J.C. Penney: The nearly 115-year-old department store announced in February that it will close 130 to 140 stores and two distribution centers over the next several months, but reversed course Thursday, announcing that it has postponed liquidation sales and closures of those stores. “The liquidation will now begin May 22 instead of April 17 as originally scheduled,” according to CNBC. The new closure date, July 31, is about six weeks later than originally planned, CNBC reported. J.C. Penney currently has 1,014 locations.

Kemp Mill Music: After more than 40 years selling music in 36 different locations in D.C., Maryland, Virginia and Delaware, Kemp Mill Records closed its last store in March, ending a music legacy to many local music lovers and musicians.

Kenneth Cole: The clothing store announced in November that it would close all of its 63 outlet stores in the U.S. over six months, CNBC reported. The company said it would instead focus on expanding their online and full-price retail footprint across the globe.

The Limited: After 50 years in business, The Limited filed for Chapter 11 bankruptcy protection after closing all 250 stores in January, CNBC reported. The store’s styles will now be available online only.

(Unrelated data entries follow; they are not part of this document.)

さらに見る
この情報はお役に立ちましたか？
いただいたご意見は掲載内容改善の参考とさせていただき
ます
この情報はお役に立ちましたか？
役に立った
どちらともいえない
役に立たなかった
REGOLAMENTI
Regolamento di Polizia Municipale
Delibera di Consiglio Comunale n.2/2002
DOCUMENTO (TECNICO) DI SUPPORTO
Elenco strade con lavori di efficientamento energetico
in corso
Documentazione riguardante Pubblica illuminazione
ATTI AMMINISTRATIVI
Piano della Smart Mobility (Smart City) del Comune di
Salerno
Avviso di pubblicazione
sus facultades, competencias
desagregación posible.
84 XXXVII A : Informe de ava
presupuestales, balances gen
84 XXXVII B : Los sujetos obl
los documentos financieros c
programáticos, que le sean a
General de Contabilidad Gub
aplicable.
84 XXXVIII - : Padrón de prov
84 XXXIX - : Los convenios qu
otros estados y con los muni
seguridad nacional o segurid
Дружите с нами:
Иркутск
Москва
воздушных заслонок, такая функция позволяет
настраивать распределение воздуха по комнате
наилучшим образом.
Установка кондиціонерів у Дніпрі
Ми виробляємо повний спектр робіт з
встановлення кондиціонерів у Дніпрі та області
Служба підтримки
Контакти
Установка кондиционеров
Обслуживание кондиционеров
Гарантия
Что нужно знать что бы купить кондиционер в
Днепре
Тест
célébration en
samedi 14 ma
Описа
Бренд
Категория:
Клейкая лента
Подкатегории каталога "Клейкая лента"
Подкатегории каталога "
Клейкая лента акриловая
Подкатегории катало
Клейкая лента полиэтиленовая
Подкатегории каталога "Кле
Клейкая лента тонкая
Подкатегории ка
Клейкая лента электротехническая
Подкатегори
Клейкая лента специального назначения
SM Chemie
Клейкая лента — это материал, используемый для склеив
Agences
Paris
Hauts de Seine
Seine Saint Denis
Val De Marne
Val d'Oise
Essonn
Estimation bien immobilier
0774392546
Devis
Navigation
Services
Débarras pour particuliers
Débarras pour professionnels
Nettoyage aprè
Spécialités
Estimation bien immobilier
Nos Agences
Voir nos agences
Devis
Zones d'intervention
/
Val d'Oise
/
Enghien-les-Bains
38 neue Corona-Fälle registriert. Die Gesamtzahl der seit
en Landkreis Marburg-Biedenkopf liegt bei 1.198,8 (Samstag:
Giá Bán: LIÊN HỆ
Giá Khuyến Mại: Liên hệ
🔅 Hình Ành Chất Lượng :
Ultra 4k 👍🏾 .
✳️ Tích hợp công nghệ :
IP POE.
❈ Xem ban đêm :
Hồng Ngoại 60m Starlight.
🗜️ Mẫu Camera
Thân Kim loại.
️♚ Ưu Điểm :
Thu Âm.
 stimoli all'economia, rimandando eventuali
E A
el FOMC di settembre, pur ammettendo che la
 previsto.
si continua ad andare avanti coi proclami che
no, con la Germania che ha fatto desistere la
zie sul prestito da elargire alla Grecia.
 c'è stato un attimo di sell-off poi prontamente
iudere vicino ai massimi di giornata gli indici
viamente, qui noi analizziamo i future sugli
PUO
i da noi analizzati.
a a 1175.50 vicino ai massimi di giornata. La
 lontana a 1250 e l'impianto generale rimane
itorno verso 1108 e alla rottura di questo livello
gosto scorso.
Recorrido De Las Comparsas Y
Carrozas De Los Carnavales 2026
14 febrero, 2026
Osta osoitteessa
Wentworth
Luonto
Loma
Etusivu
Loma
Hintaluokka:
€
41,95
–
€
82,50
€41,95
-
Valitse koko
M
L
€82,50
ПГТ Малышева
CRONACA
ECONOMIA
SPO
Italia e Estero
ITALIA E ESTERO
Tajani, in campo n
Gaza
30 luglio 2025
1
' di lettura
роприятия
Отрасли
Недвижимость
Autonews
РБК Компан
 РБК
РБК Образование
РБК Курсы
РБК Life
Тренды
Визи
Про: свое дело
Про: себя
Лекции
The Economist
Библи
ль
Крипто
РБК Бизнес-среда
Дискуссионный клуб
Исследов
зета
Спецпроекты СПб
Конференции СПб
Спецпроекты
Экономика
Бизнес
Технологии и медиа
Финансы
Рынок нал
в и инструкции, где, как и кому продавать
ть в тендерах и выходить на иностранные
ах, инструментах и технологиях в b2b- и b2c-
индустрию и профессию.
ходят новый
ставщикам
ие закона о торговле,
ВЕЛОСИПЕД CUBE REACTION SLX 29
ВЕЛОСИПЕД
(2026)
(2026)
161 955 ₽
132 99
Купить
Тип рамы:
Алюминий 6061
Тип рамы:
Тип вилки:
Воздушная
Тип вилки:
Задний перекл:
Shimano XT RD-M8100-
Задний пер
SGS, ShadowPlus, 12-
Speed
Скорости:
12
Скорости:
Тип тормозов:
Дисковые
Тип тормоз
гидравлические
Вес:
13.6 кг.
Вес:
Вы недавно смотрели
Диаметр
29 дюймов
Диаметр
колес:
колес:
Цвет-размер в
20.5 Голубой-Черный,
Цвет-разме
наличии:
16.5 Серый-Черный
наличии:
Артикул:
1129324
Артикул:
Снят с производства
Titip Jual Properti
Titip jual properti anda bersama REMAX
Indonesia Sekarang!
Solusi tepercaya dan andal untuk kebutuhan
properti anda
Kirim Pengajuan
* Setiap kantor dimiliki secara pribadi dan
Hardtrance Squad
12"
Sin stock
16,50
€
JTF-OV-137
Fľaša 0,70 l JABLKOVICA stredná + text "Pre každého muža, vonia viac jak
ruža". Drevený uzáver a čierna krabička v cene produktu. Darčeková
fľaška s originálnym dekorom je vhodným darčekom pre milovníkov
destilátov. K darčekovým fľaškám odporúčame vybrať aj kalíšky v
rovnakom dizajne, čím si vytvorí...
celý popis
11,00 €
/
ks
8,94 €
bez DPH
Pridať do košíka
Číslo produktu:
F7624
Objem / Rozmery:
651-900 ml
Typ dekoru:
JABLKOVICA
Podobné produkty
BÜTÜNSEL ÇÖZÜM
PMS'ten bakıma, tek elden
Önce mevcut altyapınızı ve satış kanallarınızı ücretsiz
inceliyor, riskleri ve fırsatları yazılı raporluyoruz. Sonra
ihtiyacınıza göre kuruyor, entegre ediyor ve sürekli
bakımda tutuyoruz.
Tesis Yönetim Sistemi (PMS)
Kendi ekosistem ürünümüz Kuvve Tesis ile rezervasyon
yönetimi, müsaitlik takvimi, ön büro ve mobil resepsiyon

Macy’s: Macy’s announced in January that it will be shutting down 65 stores in 2017. The company announced in August 2016 a planned shutdown of about 100 stores out of its 730 locations.

Office Depot: The home goods store said it would close 300 more stores in the next three years to cut costs by the end of 2018, Time reported. The brand already closed 400 U.S. stores by the end of 2016. As of 2017, there are approximately 1,400 retail stores in North America, according to their website.